Find the string "logic" in the records. Copy each line that has it.

╭─ DATA FOR THIS EXERCISE

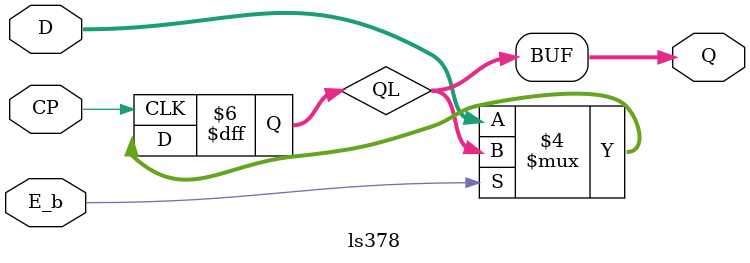
<source format=sv>
module ls378(
	output logic [5:0] Q,
	input logic [5:0] D,
	input logic E_b, CP);

	logic [5:0] QL;
	assign Q = QL;
	always_ff @(posedge CP) begin
		if(~E_b) QL <= D;
		else QL <= QL;
	end


endmodule
</source>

╰─

**SOLVED EXERCISE**
	output logic [5:0] Q,
	input logic [5:0] D,
	input logic E_b, CP);
	logic [5:0] QL;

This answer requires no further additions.